Assuming Jared Butler and the Bears get past No. 16 Hartford, they could have a tricky second-round game against either North Carolina or Wisconsin. Ellis said the Tar Heels “could make it interesting” for Baylor.
“If North Carolina is able to get past Wisconsin, that’s a lot of offensive rebounding for Baylor,” Ellis said. “As good as they are defensively, they are very tall.”
He said he thought North Carolina could create problems for the Bears if they can “dominate the boards and they can keep their young backcourt from turning the basketball over.”
Cunningham and Oklahoma State were probably underseeded at No. 4, and now they could get No. 1 Illinois in the round of 16. That could spell an early end to Cunningham’s college career as he heads off to the N.B.A. draft, or it could be a chance for him to shine on a huge stage in front of his 2-year-old daughter, Riley, and trigger the upset.
Even before that, the Cowboys open against a tough Liberty team (23-5) and then could potentially face Southeastern Conference power Tennessee (18-8).
“If I picked one team that got the worst draw: Oklahoma State,” Bilas said.
Mike DeCourcy of The Sporting News, a longtime college basketball writer, likes Gonzaga to beat the SEC regular-season and tournament champion, Alabama, in one national semifinal, with Illinois topping Purdue in the other.

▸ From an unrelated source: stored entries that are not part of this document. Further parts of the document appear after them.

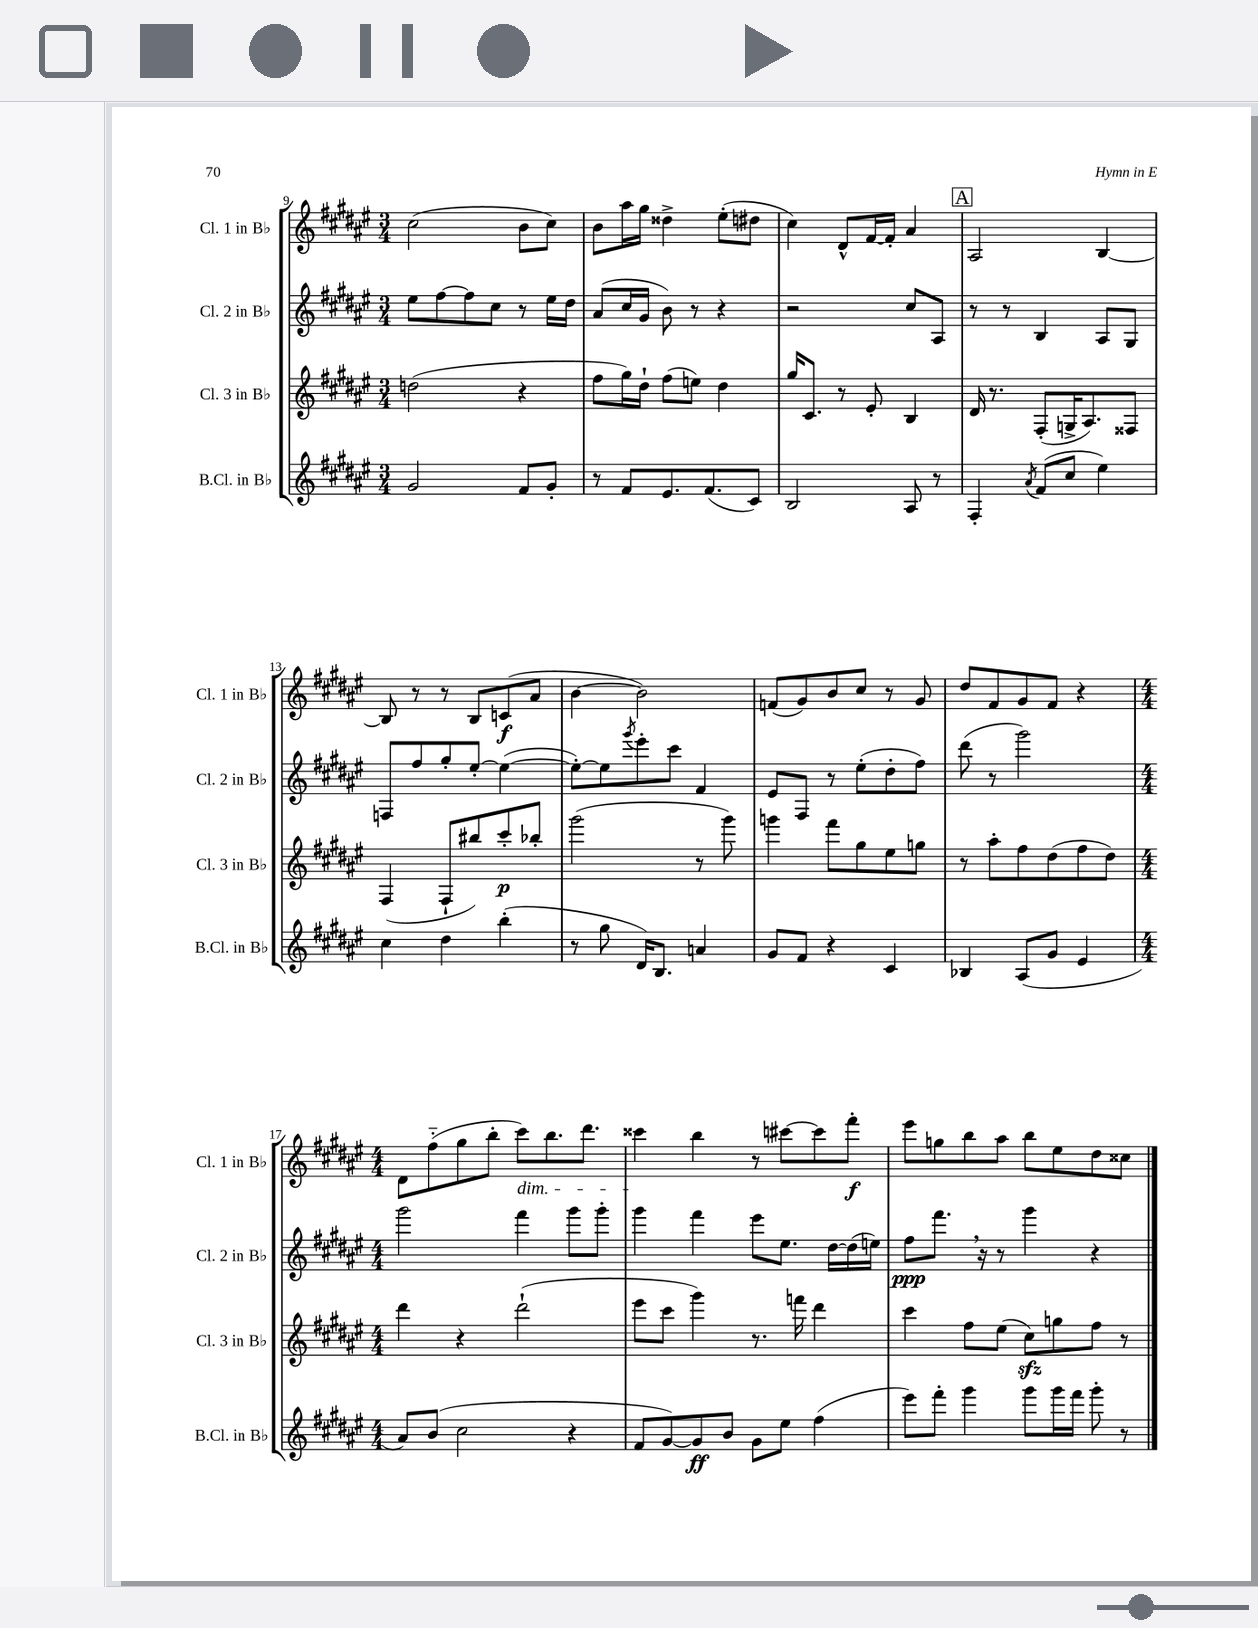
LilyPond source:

<<
\new StaffGroup <<
\new Staff = "s0" \with { instrumentName = "Cl. 1 in Bb" shortInstrumentName = "Cl. 1 in Bb" } {
    \clef treble \key fis \major \numericTimeSignature \time 3/4
    cis''2( b'8 cis''8) |
    b'8 ais''16 gis''16 disis''4-> eis''8-.( dis''8 |
    cis''4) dis'8-^ fis'16~ fis'16-. ais'4 |
    \mark \markup { \box "A" } ais2 b4~ |
    b8 r8 r8 b8 c'8\f( ais'8 |
    b'4~ b'2) |
    f'8( gis'8) b'8 cis''8 r8 gis'8 |
    dis''8 fis'8 gis'8 fis'8 r4 |
    \numericTimeSignature \time 4/4 dis'8 fis''8-_( gis''8 b''8-. cis'''8\dim) b''8. dis'''8. |
    cisis'''4\! b''4 r8 cis'''8~ cis'''8 fis'''8-.\f |
    eis'''8 g''8 b''8 ais''8 b''8 eis''8 dis''8 cisis''8 \bar "|." |
}
\new Staff = "s1" \with { instrumentName = "Cl. 2 in Bb" shortInstrumentName = "Cl. 2 in Bb" } {
    \clef treble \key fis \major \numericTimeSignature \time 3/4
    eis''8 fis''8~ fis''8 cis''8 r8 eis''16 dis''16 |
    ais'8( cis''16 gis'16 b'8) r8 r4 |
    r2 cis''8 ais8 |
    \mark \markup { \box "A" } r8 r8 b4 ais8 gis8 |
    f8 fis''8 gis''8-. eis''8~-. eis''4~( |
    eis''8~-.) eis''8 \acciaccatura { gis'''8 } eis'''8-. cis'''8 fis'4 |
    eis'8 fis8 r8 eis''8-.( dis''8-. fis''8) |
    dis'''8( r8 gis'''2) |
    \numericTimeSignature \time 4/4 gis'''2 fis'''4 gis'''8 gis'''8-. |
    gis'''4 fis'''4 eis'''8 eis''8. dis''16~ dis''16( e''16) |
    fis''8\ppp fis'''8. \breathe r16 r8 gis'''4 r4 \bar "|." |
}
\new Staff = "s2" \with { instrumentName = "Cl. 3 in Bb" shortInstrumentName = "Cl. 3 in Bb" } {
    \clef treble \key fis \major \numericTimeSignature \time 3/4
    d''2( r4 |
    fis''8 gis''16) dis''16-! fis''8( e''8) dis''4 |
    gis''16 cis'8. r8 eis'8-. b4 |
    \mark \markup { \box "A" } dis'16 r8. fis8-.( g16-> ais8.) fisis8 |
    fis4( fis8-! bis''8) cis'''8-.\p bes''8-. |
    gis'''2( r8 gis'''8) |
    g'''4 fis'''8 gis''8 eis''8 g''8 |
    r8 ais''8-. fis''8 dis''8( fis''8 dis''8) |
    \numericTimeSignature \time 4/4 dis'''4 r4 dis'''2-!( |
    eis'''8 cis'''8 gis'''4) r8. f'''16 dis'''4 |
    cis'''4 fis''8 eis''8( cis''8\sfz) g''8 fis''8 r8 \bar "|." |
}
\new Staff = "s3" \with { instrumentName = "B.Cl. in Bb" shortInstrumentName = "B.Cl. in Bb" } {
    \clef treble \key fis \major \numericTimeSignature \time 3/4
    gis'2 fis'8 gis'8-. |
    r8 fis'8 eis'8. fis'8.( cis'8) |
    b2 ais8 r8 |
    \mark \markup { \box "A" } fis4-. \acciaccatura { ais'8 } fis'8( cis''8 eis''4) |
    cis''4 dis''4 b''4-.( |
    r8 gis''8 dis'16) b8. a'4 |
    gis'8 fis'8 r4 cis'4 |
    bes4 ais8( gis'8 eis'4 |
    \numericTimeSignature \time 4/4 ais'8) b'8( cis''2 r4 |
    fis'8 gis'8~) gis'8\ff b'8 gis'8 eis''8 fis''4( |
    eis'''8) fis'''8-. gis'''4 gis'''8 gis'''16 fis'''16 gis'''8-. r8 \bar "|." |
}
>>
>>
\layout { \context { \Score currentBarNumber = #9 } }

He has Gonzaga over Illinois in the final, just as Obama does. Picking Purdue to make a run is a shrewd move, as the Boilermakers will be playing all the games in their home state.
“The Zags have been the best team in the country since the season began,” DeCourcy wrote. “And though their dominance of the West Coast Conference has been even more overt than usual because they weren’t forced to cope with all those crazed crowds in bandbox gyms, the W.C.C. final against B.Y.U. showed they could be resilient.”

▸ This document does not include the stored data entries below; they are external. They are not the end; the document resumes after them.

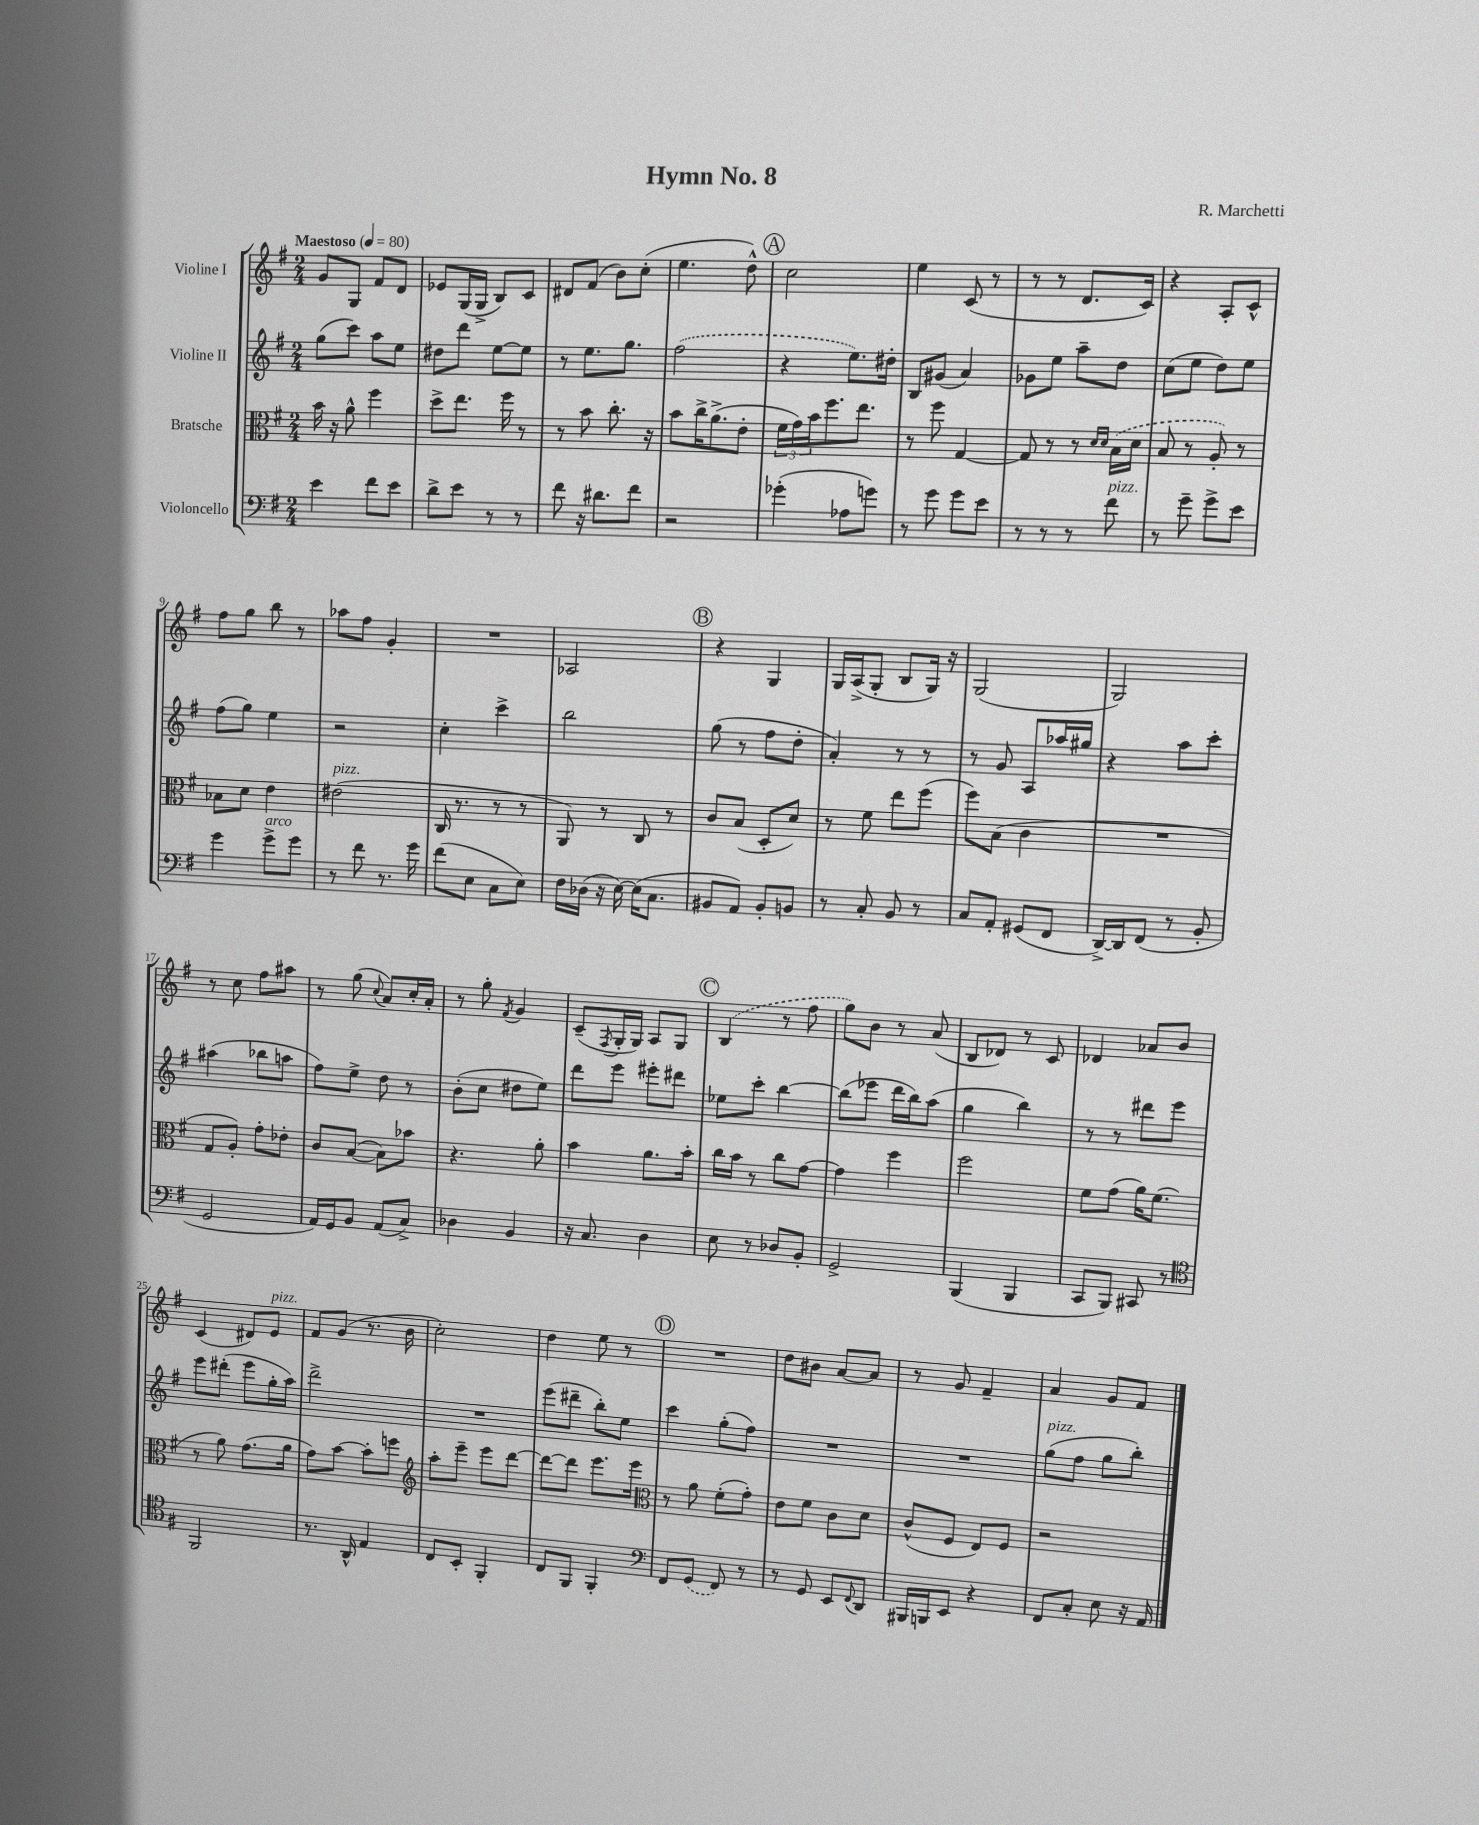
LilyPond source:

\header { title = "Hymn No. 8" composer = "R. Marchetti" }
<<
\new StaffGroup <<
\new Staff = "s0" \with { instrumentName = "Violine I" } {
    \clef treble \key g \major \numericTimeSignature \time 2/4 \tempo "Maestoso" 4 = 80
    g'8 g8 fis'8 d'8 |
    ees'8 g16( g16-> b8) c'8 |
    dis'8 fis'8( b'8) c''8-.( |
    e''4. d''8-^) |
    \mark \markup { \circle "A" } c''2 |
    e''4 c'8( r8 |
    r8 r8 d'8. c'16) |
    r4 a8-. c'8-^ |
    fis''8 g''8 b''8 r8 |
    aes''8 fis''8 g'4-. |
    R2 |
    aes2 |
    \mark \markup { \circle "B" } r4 g4 |
    g16 a16->( g8-. b8 g16) r16 |
    g2( |
    g2) |
    r8 c''8 fis''8 ais''8 |
    r8 g''8( \appoggiatura { c''8 } a'8) c''16-. a'16-. |
    r8 g''8-. \acciaccatura { fis'8 } g'4 |
    c'8--( \acciaccatura { fis8 } g16-. g16) a8 g8 |
    \mark \markup { \circle "C" } \once \slurDashed b4( r8 fis''8 |
    g''8) b'8 r8 a'8( |
    b8 des'8) r8 c'8 |
    des'4 aes'8 b'8 |
    c'4( dis'8) e'8^\markup { \italic "pizz." } |
    fis'8 g'8( r8. b'16 |
    c''2-.) |
    d''4 e''8 r8 |
    \mark \markup { \circle "D" } R2 |
    d''8 bis'8 a'8~ a'8 |
    r8 g'8 fis'4-- |
    a'4 g'8 fis'8 \bar "|." |
}
\new Staff = "s1" \with { instrumentName = "Violine II" } {
    \clef treble \key g \major \numericTimeSignature \time 2/4
    g''8( c'''8) a''8 e''8 |
    dis''8 d'''8 e''8~ e''8 |
    r8 e''8. g''8. |
    \once \slurDashed fis''2( |
    \mark \markup { \circle "A" } r4 e''8.) dis''16-. |
    b8 gis'8( a'4) |
    ges'8 e''8 a''8-- d''8 |
    c''8( e''8 d''8) e''8 |
    fis''8( g''8) e''4 |
    r2 |
    c''4-. c'''4-> |
    b''2 |
    \mark \markup { \circle "B" } g''8( r8 fis''8 d''8-. |
    a'4-.) r8 r8 |
    r8 g'8 a8 aes''16 gis''16 |
    r4 a''8 c'''8-. |
    ais''4( bes''8 a''8 |
    fis''8) e''8-> d''8 r8 |
    b'8-.( c''8 dis''8 e''8) |
    d'''8 e'''8 eis'''8-. dis'''8 |
    \mark \markup { \circle "C" } ees''8 c'''8-. b''4~ |
    b''8( ees'''8 d'''16 b''16) a''8( |
    g''4 b''4) |
    r8 r8 dis'''8 e'''8 |
    e'''8 dis'''8-.( e'''8 g''16-. a''16) |
    d'''2-> |
    R2 |
    e'''8( dis'''8-- b''8-.) e''8 |
    \mark \markup { \circle "D" } c'''4 g''8-.( fis''8) |
    R2 |
    R2 |
    g''8^\markup { \italic "pizz." }( fis''8 g''8 b''8-.) \bar "|." |
}
\new Staff = "s2" \with { instrumentName = "Bratsche" } {
    \clef alto \key g \major \numericTimeSignature \time 2/4
    b'16 r16 a'8-^ fis''4 |
    d''8-> e''8. fis''16 r8 |
    r8 b'8 c''8.-. r16 |
    b'8 c''16-> a'8.->( e'8-. |
    \mark \markup { \circle "A" } \tuplet 3/2 { fis'16 g'16) b'16 } fis''8. e''8. |
    r8 fis''8 g4~ |
    g8 r8 r8 \grace { d'16 d'16 } \once \slurDashed b16( d'16 |
    b8 r8 a8-.) r8 |
    bes8 d'8 e'4 |
    eis'2^\markup { \italic "pizz." }( |
    c16 r8. r8 r8 |
    a,8) r8 c8 r8 |
    \mark \markup { \circle "B" } c'8 b8( d8-. d'8) |
    r8 fis'8 e''8 fis''8( |
    fis''8) b8( c'4 |
    R2 |
    g8 a8-.) g'8-. ees'8-. |
    c'8 b8~( b8) bes'8 |
    r4. a'8-. |
    b'4 a'8. b'16-. |
    \mark \markup { \circle "C" } c''16 b'16 r8 c''8 g'8~ |
    g'4 fis''4 |
    fis''2 |
    fis'8 g'8( a'16) fis'8.( |
    r8 a'8) g'8.( a'16 |
    g'8) b'8~ b'8-. f''8 |
    \clef treble a''8-. e'''8-- e'''8 d'''8~ |
    d'''8~ d'''8 e'''8. e'''16 |
    \mark \markup { \circle "D" } \clef alto r8 a'8 fis'8-.( g'8-.) |
    e'8 fis'8 c'8 d'8 |
    c'8-^( fis8 e8) fis8 |
    r2 \bar "|." |
}
\new Staff = "s3" \with { instrumentName = "Violoncello" } {
    \clef bass \key g \major \numericTimeSignature \time 2/4
    e'4 fis'8 e'8 |
    d'8-> e'8 r8 r8 |
    fis'8 r16 dis'8. fis'8 |
    r2 |
    \mark \markup { \circle "A" } ges'4-.( aes8 g'8) |
    r8 g'8 g'8 e'8 |
    r8 r8 r8 fis'8^\markup { \italic "pizz." } |
    r8 g'8-- g'8-> e'8 |
    g'4 g'8->^\markup { \italic "arco" } g'8 |
    r8 fis'8 r8. g'16 |
    fis'8( e8 c8 e8) |
    fis16 des16( r16 e16~) e16( c8. |
    \mark \markup { \circle "B" } bis,8 a,8) bis,8-. b,8 |
    r8 c8-. b,8 r8 |
    c8 a,8-. gis,8( fis,8 |
    d,16~->) d,16 fis,8( r8 b,8-. |
    g,2 |
    a,16) g,16 b,8 a,8( c8->) |
    des4 b,4 |
    r16 c8. d4 |
    \mark \markup { \circle "C" } e8 r8 des8 b,8-. |
    g,2-> |
    b,,4( b,,4 |
    c,8 b,,8) cis,8 r8 |
    \clef tenor fis,2 |
    r8. a,16-^ e4 |
    c8 b,8-. fis,4-. |
    c8 fis,8 fis,4-. |
    \mark \markup { \circle "D" } \clef bass fis,8 \once \slurDashed g,8( fis,8) r8 |
    r8 g,8 e,8 \appoggiatura { fis,8 } d,8 |
    bis,,16 b,,16 e,8 r4 |
    fis,8 c8-. e8 r16 a,16 \bar "|." |
}
>>
>>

Of course, it’s always wise to check in with Nate Silver over at FiveThirtyEight. He has Gonzaga with a 43 percent chance of making the championship game and a 28 percent shot of winning the title. Illinois, the Big Ten tournament champion, is next at 27 percent odds to make the title game and 15 percent to win it.
Baylor follows with a 24 percent chance of making the championship game and a 13 percent chance to cut down the nets. Juwan Howard’s Michigan club is at 7 percent to make the championship game and 3 percent to win it.
Among the No. 2 seeds, Iowa has a 6 percent chance to win, Houston has a 5 percent chance, Ohio State is at 4 percent and Alabama is at 3 percent.
Cunningham and Oklahoma State stand less than a 1 percent chance, per FiveThirtyEight. In the last 10 years, only two No. 1 N.B.A. draft picks made the Final Four: Anthony Davis in 2012 and Karl-Anthony Towns in 2015, both with Kentucky. Davis is the only one to win the title in that span.